Claude Monet was born on November 14, 1840 in Paris. He was the founder of the Impressionist movement that completely changed the face of French painting in the second half of the 19th century. He developed a love for drawing at an early age, and would often fill his notebooks with sketches.
Although he first started out with selling charcoal caricatures in Paris, he soon started painting with oil after meeting Eugene Boudin. Eugène, who taught him to use oil paints, also encouraged him to paint outdoors (en plein air), a technique that he mastered later.
Few Notable Works: Impression, Sunrise, The Water Lilies, Camille, Woman with a Parasol, and The Poppy Field.

Pierre-Auguste Renoir

"One must, from time to time, attempt things that are beyond one's capacity."
Pierre-Auguste Renoir, born February 25, 1841 in Limoges, was one of the most famous artists of the early 20th century. He is the one who helped launch the Impressionist movement in the 1870s.
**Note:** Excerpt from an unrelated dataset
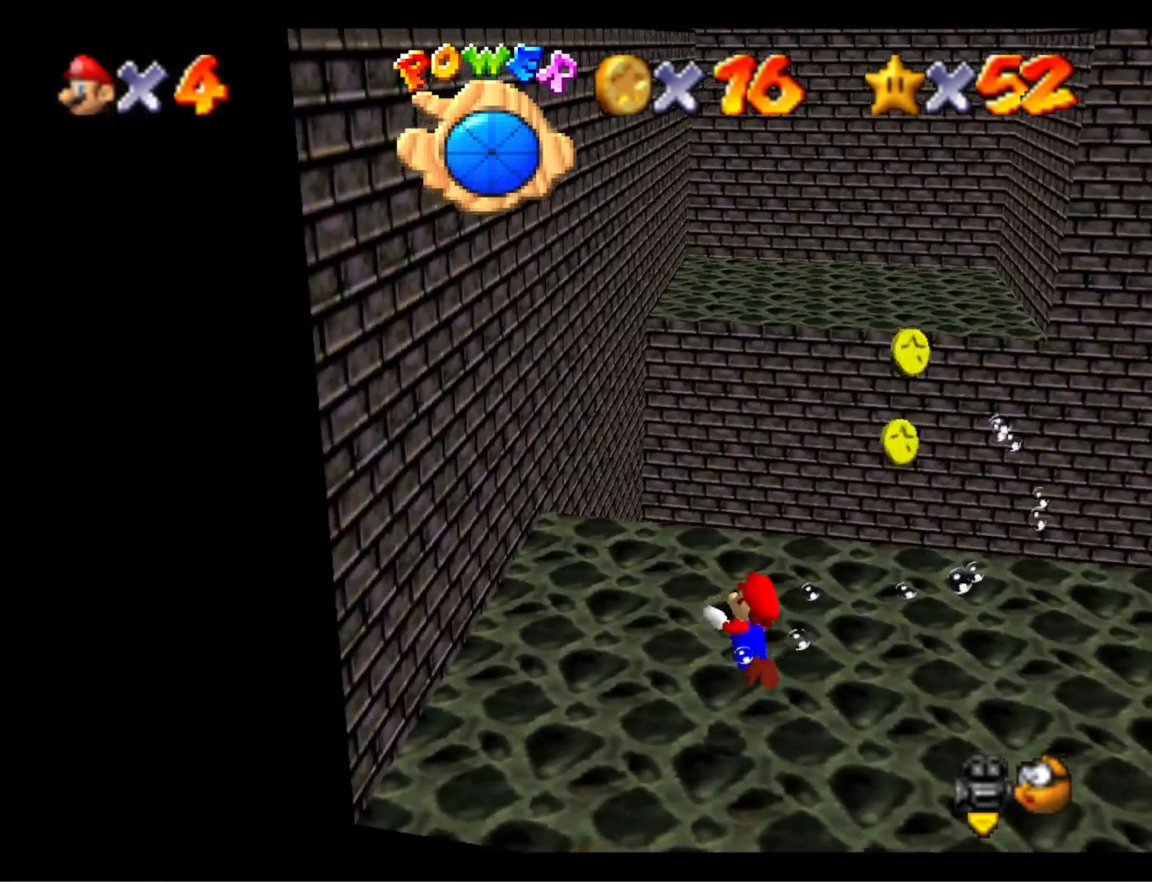
{"buttons": [], "left_stick": "right", "right_stick": "center", "events": [[367, "right_stick", "down-left"], [500, "right_stick", "center"]]}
Renowned for his sensuous and charming scenes of pretty women, Renoir began his career as a porcelain painter.
However, in 1860, he joined the studio of Swiss artist Charles Gleyre, where he met Claude Monet, Frédéric Bazille, and Alfred Sisley, with whom he would share homes as well as studios. In 1869, he painted for two months with Monet, when they came up with a sketch-like technique with loose brush strokes, thus paving the way to Impressionism.
Few Notable Works: Dance at Le Moulin de la Galette, Le Promenade, The Large Bathers, Two Young Girls at the Piano, and Luncheon of the Boating Party.

Vincent van Gogh

"The fishermen know that the sea is dangerous and the storm terrible, but they have never found these dangers sufficient reason for remaining ashore."
Vincent van Gogh, born on March 30, 1853, was a post-Impressionist French painter of Dutch origin whose work had a huge influence on the 20th century art. His dramatic brush strokes laid the foundation of Expressionism, Fauvism, and early abstract art. His works mostly included self-portraits, landscapes, and still-life portraits.
His early works consisted more of somber earth tones. However, influenced by Gauguin, Monet, Pissarro, and Bernard, after moving to Paris, van Gogh adopted brighter colors in his works, and started experimenting with various techniques. Having produced more than 2,000 works of art, the artist sold only one painting during his lifetime―Red Vineyard at Arles.
Few Notable Works: The Potato Eaters, Starry Night, Sunflowers, Wheat Field with Cypresses, and Bedroom in Arles.

Henri Matisse

"Creativity takes courage."
Henri Matisse, born on December 31, 1869 in Le Cateau-Cambresis, was a revolutionary painter of the early 20th century. Earlier trained as a lawyer, Matisse developed an interest for art only at the age of 21. He, therefore, moved to France to study art, and initially followed the 19th century style of painting.
However, he soon began to experiment with various techniques, and started painting with his personal style. His subjects mostly consisted of landscapes, portraits, studio interiors, and still life.
Few Notable Works: Woman with a Hat, Woman Reading, Luxury, Calm and Pleasure, and Landscape, the Pink Wall.
Some other famous French artists are Georges Seurat, Paul Gauguin, Georges Braque, Gustave Caillebotte, and many others. Not only have they contributed immensely to the history of art, but they have also inspired innumerable young artists around the globe.